# EXERCISE INSTRUCTIONS:
Instruction for the data below: set down exactly the lines from the line with "Running Track Silicon" to the line with "material, produksi Penelusuran", inclusive, and no others.

# Saved data entries:
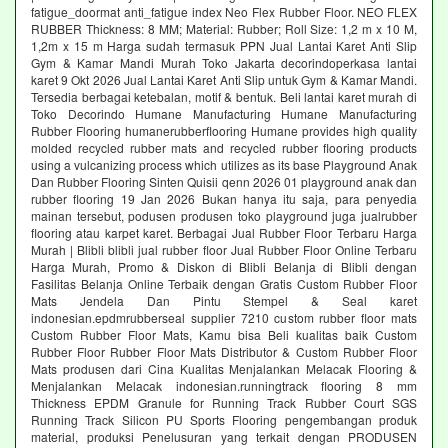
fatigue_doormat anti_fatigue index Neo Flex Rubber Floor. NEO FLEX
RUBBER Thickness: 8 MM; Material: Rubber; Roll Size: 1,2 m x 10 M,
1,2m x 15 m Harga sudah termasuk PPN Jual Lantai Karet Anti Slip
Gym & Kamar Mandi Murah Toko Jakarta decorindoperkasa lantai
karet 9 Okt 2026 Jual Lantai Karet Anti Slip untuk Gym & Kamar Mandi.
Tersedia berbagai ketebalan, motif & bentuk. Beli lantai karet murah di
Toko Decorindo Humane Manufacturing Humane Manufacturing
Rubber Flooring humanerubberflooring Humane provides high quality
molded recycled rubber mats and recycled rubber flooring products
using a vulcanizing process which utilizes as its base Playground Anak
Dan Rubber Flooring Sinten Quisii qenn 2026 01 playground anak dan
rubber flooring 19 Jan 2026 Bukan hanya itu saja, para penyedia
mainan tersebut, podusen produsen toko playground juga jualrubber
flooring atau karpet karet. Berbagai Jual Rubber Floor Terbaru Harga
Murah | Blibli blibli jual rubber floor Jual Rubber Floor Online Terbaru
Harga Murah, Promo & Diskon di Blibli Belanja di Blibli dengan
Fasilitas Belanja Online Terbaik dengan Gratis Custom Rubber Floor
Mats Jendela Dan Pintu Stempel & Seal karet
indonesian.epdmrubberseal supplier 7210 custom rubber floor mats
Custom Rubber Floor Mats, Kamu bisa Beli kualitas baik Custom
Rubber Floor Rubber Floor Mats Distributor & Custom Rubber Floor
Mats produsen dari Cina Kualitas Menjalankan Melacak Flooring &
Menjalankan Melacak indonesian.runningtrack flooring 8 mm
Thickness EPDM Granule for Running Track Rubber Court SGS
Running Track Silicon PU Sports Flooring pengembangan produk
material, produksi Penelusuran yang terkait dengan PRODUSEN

==

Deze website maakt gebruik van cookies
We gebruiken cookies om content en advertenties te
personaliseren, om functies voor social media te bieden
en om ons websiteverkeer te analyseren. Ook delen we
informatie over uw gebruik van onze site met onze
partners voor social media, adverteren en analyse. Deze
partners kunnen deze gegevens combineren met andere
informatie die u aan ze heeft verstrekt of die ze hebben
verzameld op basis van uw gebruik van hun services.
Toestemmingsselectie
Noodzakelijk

# REPLY:
Running Track Silicon PU Sports Flooring pengembangan produk
material, produksi Penelusuran yang terkait dengan PRODUSEN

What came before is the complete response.